───── EXERCISE INPUT ─────

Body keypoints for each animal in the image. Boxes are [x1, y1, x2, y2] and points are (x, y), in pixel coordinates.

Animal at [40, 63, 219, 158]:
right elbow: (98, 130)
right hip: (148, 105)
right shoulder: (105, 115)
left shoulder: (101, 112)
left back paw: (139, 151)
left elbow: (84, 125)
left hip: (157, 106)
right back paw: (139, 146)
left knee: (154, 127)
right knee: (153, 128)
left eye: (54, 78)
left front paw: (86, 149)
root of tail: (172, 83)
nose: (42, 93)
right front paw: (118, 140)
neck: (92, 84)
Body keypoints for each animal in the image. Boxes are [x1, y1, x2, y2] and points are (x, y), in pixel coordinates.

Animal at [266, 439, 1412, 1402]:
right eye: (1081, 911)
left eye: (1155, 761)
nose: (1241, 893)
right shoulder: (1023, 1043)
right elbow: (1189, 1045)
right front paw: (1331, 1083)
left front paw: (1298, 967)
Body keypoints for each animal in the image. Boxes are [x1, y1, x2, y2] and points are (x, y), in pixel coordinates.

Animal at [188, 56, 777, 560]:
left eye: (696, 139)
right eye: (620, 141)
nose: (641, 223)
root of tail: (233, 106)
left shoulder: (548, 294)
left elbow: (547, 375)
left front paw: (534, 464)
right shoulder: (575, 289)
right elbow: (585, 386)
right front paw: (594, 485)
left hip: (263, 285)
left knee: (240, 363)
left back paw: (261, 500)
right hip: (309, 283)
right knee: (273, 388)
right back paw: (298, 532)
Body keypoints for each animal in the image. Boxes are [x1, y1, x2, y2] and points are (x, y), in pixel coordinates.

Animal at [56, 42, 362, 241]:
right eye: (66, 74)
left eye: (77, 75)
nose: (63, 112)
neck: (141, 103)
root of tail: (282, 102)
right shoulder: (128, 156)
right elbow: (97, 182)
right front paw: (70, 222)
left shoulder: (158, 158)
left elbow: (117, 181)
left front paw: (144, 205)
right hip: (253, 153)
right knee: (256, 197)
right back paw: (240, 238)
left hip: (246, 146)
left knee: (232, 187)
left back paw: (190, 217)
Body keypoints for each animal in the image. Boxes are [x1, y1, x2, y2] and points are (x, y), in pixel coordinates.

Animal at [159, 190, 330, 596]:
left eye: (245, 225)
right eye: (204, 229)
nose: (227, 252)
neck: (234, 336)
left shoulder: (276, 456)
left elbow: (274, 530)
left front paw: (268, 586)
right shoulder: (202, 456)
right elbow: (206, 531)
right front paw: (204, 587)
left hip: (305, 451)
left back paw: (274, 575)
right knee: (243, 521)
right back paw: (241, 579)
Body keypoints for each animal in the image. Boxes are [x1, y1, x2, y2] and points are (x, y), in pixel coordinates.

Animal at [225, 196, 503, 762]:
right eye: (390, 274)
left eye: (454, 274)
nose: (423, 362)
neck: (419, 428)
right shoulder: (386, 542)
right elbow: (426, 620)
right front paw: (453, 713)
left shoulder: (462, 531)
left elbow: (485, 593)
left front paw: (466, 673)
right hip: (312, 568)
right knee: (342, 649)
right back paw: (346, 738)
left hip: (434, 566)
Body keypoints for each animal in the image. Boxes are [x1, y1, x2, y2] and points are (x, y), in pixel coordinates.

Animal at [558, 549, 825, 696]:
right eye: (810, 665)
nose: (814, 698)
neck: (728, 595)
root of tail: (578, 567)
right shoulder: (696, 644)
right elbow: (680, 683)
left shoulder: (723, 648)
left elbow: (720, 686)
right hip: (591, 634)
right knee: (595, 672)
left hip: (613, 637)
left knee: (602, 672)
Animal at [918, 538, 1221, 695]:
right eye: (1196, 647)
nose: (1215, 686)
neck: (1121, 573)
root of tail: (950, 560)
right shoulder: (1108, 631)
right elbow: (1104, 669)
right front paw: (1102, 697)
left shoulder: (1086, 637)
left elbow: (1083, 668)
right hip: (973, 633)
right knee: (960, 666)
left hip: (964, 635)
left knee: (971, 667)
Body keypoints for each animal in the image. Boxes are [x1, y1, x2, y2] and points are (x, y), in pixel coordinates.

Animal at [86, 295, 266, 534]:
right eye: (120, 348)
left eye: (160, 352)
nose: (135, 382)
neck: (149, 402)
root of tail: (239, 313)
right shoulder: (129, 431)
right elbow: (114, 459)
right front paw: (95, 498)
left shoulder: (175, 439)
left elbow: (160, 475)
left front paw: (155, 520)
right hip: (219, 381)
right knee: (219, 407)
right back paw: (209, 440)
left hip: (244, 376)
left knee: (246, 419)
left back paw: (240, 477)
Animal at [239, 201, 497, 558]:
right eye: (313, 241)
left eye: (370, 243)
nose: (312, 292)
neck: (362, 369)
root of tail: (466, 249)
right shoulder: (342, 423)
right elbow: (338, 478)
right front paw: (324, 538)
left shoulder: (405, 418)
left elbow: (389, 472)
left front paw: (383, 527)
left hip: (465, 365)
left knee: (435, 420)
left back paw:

─────

## ACTION ITEM
Each line carrying the string "neck" should be copied out from the entries.

## TASK RESPONSE
neck: (92, 84)
neck: (141, 103)
neck: (234, 336)
neck: (419, 428)
neck: (728, 595)
neck: (1121, 573)
neck: (149, 402)
neck: (362, 369)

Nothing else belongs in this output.